Algorithmic randomness and stochastic selection function

TL;DR

This paper extends classical theorems on normal numbers to the realm of algorithmic randomness, characterizing subsequences that preserve randomness properties using ML-random sequences and complexity rates.

Contribution

It provides the first algorithmic randomness versions of Kamae-Weiss and Steinhaus theorems, connecting classical normal number theory with algorithmic complexity.

Findings

Characterizes selection functions preserving ML-randomness.

Establishes conditions for subsequences to maintain normality in algorithmic terms.

Bridges classical normal number theorems with algorithmic randomness theory.

Abstract

We show algorithmic randomness versions of the two classical theorems on subsequences of normal numbers.
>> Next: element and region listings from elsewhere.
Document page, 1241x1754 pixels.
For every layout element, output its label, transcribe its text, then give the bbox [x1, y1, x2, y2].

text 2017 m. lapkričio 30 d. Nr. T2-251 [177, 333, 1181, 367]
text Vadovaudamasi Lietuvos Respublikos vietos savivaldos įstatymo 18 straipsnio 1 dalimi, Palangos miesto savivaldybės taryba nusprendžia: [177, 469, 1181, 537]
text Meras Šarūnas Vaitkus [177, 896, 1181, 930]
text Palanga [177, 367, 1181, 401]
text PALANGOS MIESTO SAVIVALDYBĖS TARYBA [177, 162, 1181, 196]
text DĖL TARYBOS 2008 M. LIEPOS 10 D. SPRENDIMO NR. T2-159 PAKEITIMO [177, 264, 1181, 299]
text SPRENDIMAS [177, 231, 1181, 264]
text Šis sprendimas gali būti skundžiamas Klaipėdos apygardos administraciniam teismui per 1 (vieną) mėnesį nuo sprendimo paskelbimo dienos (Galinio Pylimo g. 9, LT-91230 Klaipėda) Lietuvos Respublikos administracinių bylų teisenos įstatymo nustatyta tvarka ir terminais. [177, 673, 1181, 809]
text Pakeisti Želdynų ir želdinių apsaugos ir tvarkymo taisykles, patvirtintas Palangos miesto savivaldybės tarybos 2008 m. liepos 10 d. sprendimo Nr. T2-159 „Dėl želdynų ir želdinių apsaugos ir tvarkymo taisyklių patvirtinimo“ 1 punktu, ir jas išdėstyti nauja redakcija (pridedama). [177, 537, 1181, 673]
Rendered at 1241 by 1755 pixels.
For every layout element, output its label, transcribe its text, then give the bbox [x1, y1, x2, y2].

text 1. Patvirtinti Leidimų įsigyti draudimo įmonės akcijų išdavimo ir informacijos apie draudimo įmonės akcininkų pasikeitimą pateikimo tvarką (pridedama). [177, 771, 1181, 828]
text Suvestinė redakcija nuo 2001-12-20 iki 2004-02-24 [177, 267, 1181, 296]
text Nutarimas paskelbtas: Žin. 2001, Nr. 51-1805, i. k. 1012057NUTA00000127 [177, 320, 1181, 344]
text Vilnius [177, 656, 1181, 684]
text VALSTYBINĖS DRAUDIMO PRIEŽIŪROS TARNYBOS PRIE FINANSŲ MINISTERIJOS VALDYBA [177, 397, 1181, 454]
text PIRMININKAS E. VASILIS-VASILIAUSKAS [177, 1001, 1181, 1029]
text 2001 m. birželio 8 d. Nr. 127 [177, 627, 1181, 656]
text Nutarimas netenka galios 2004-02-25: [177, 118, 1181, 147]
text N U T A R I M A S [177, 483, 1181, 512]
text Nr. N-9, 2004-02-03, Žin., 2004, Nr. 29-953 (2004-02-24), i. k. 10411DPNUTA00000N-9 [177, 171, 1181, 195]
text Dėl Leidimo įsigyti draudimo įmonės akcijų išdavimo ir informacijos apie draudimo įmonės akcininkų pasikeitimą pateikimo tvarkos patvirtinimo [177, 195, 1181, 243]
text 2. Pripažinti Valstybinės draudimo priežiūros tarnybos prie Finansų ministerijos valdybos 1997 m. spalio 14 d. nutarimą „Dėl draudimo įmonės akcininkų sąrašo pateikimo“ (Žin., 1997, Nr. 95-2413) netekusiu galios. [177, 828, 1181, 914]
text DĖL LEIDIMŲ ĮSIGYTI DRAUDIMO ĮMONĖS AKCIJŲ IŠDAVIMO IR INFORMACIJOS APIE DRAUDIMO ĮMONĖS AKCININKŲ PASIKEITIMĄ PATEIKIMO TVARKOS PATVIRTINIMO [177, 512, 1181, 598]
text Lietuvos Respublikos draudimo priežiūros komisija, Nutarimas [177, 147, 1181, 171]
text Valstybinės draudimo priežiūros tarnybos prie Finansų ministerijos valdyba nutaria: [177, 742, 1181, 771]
One is Kamae-Weiss theorem (Kamae 1973) on normal numbers, which characterize the selection function that preserves normal numbers. Another one is the Steinhaus (1922) theorem on normal numbers, which characterize the normality from their subsequences. In van Lambalgen (1987), an algorithmic analogy to Kamae-Weiss theorem is conjectured in terms of algorithmic randomness and complexity. In this paper we consider two types of algorithmic random sequence; one is ML-random sequences and the other one is the set of sequences that have maximal complexity rate. Then we show algorithmic randomness versions of corresponding theorems to the above classical results.